What distinguished Taylor’s experiment was his ability to not only grow tea on a commercial scale, but also master its processing. On his verandah the leaf was cut by machine, rolled on tables by hand – from wrists to elbow to be exact and then fired in chulas, clay stoves. The result was a delicious brew sold in Kandy for Rs 1.50 per pound.
Taylor’s pioneering efforts were timely, for in 1869 a coffee leaf disease was detected. Little notice was taken until the blight – known as “Devastating Emily” – began to spread from estate to estate, forcing planters to abandon large areas. Many faced financial ruin.
Soon the planters realised that tea could be their salvation. The changeover was made easier due to the number of planters available and the existence of a well-established plantation system. In addition, the necessary road and railway infrastructure was conveniently in place.
Unlike coffee, tea has to be harvested regularly, and its processing is a lot more complex. A larger labour force is therefore required, so Kanganies, or the overseers, were sent to their villages in South India to recruit labour.
Old coffee stores were converted into buildings for tea processing, but on the newer estates appeared the first, small, custom-built factories. However by the 1880s there arose a need for multistoried factories, like those seen today, to handle the quantities of leaf produced. It was the dawn of mechanisation for the tea industry.
But the finance required to build factories and purchase machinery resulted in a decline in the price of tea estates. Thomas Lipton – the owner of a chain of English grocery stores – took advantage of this situation. He visited Ceylon in 1890, bought various estates, and within weeks became the Island’s biggest property owner. It was he who created the first “Ceylon Tea” labels.
The 150th anniversary in 2017 is awaited in the knowledge that the milestone of an occasion will add further glory to the history of Ceylon Tea.

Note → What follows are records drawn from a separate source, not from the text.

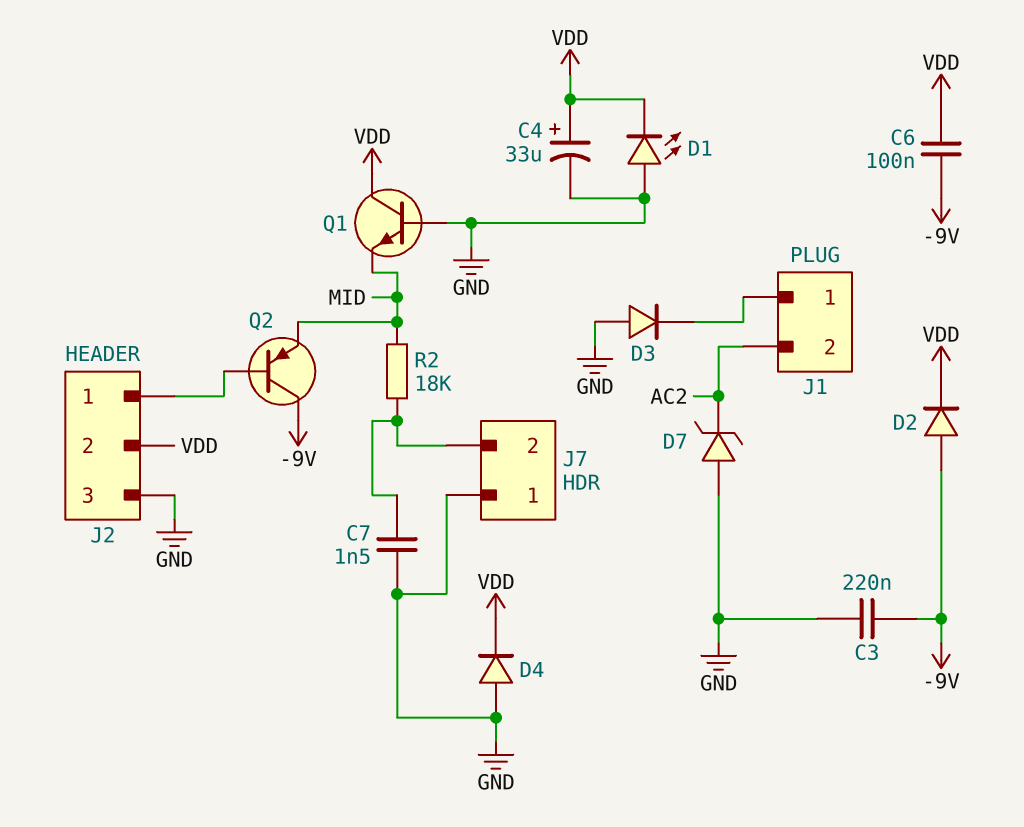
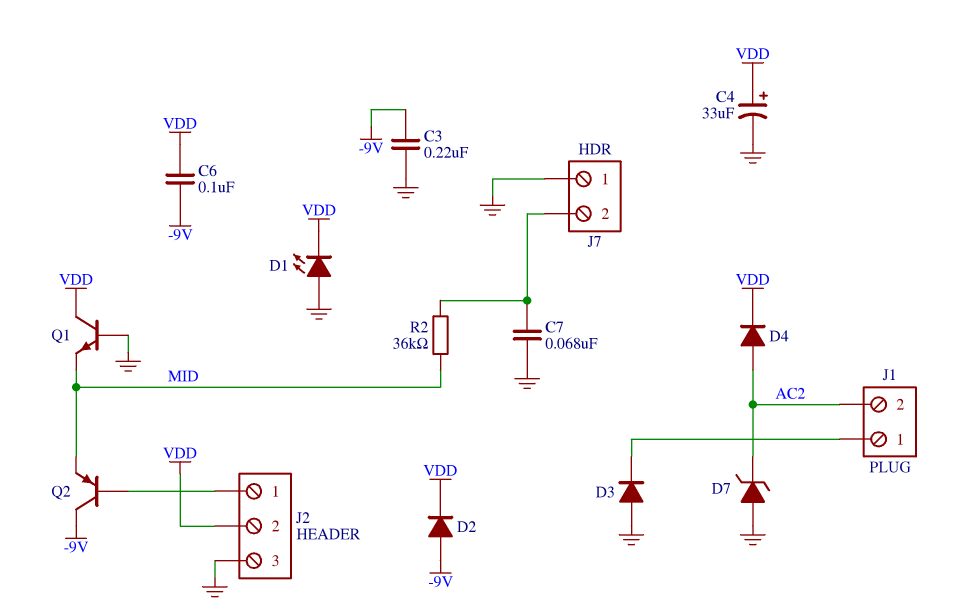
C7: 1.5nF (GND, J7/2) -> 68nF (GND, J7/2)
D4: diode (A GND, K VDD) -> diode (A AC2, K VDD)
R2: 18k (J7/2, MID) -> 36k (J7/2, MID)

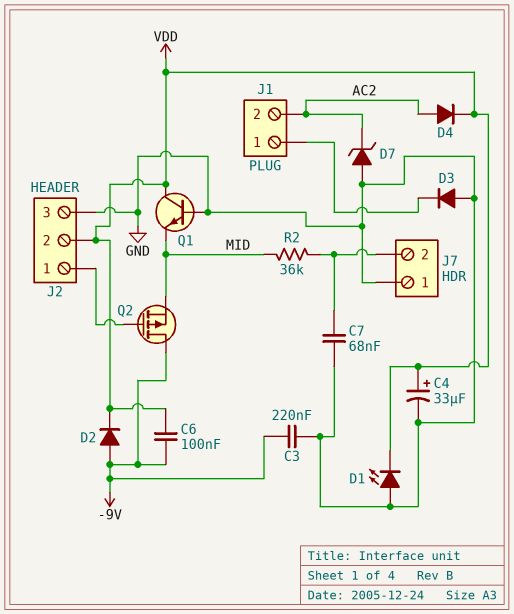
Q2: PNP (B J2/1, C -9V, E MID) -> PMOS (G J2/1, D -9V, S MID)

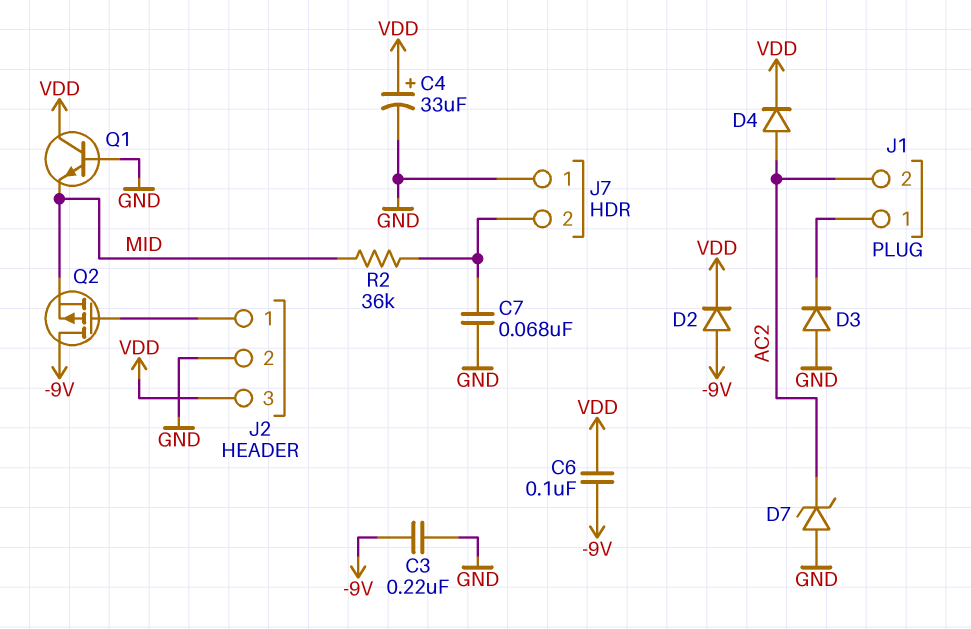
D1: LED (A GND, K VDD) -> none
J2 pin 2: VDD -> GND
J2 pin 3: GND -> VDD

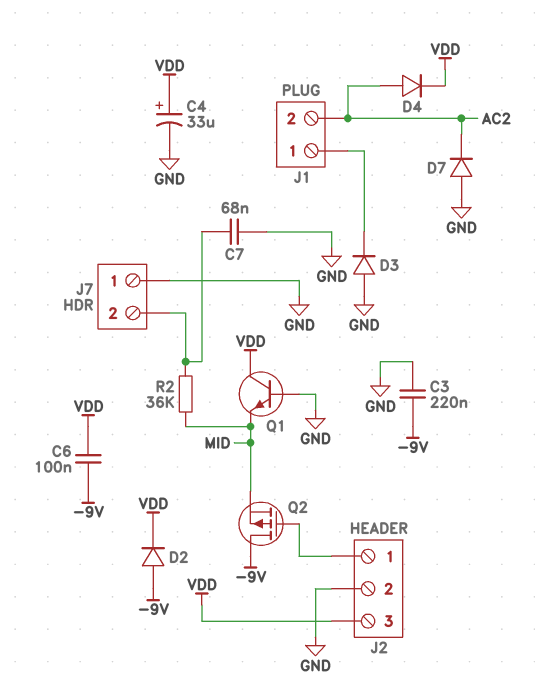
D7: zener (A GND, K AC2) -> diode (A GND, K AC2)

The first small packages of Ceylon Tea were exported to England in August 1875. Over the next few years larger consignments arrived at the famous Mincing Lane auction rooms. But it was not until 1891 that Ceylon Tea was brought to prominence by sales in which “Golden Tips” fetched fantastic prices.
Colombo had to follow Mincing Lane and start selling tea by public auction, the first of which occurred in 1883. They became more frequent and acquired such importance that the Colombo Tea Traders’ Association was formed in 1894 to systematise sales under the Ceylon Chamber of Commerce.
It was at the 1893 Chicago World’s Fair that Ceylon Tea first made a major impact, when one million packets were sold. By the end of the 19th Century the word “tea” in England was no longer associated with China but with Ceylon.
After Ceylon gained Independence in 1948 the number of British planters rapidly declined. This situation provided an opportunity for the Ceylonese to enter the tea plantation industry. They became responsible for the smooth transition of management on the estates and have since guided the industry.
Promotion included the establishment of Tea Centres in a number of foreign capitals. Most noteworthy among them was the one in London, which in its heyday served more than half a million cups every year and received much positive publicity when Queen Elizabeth graced it with her presence in 1962.
In 1967 the first 100 years of Ceylon Tea was celebrated. A momentous century it was, from the first small packages sent to London in 1875 to the record tea production in 1965 of 228 million kilograms which secured for Sri Lanka the premium position among the world’s exporters.
Now, 49 years after the centenary, aspects of the industry have changed much, but the 150th anniversary in 2017 is awaited in the knowledge that the milestone of an occasion will add further glory to the history of Ceylon Tea.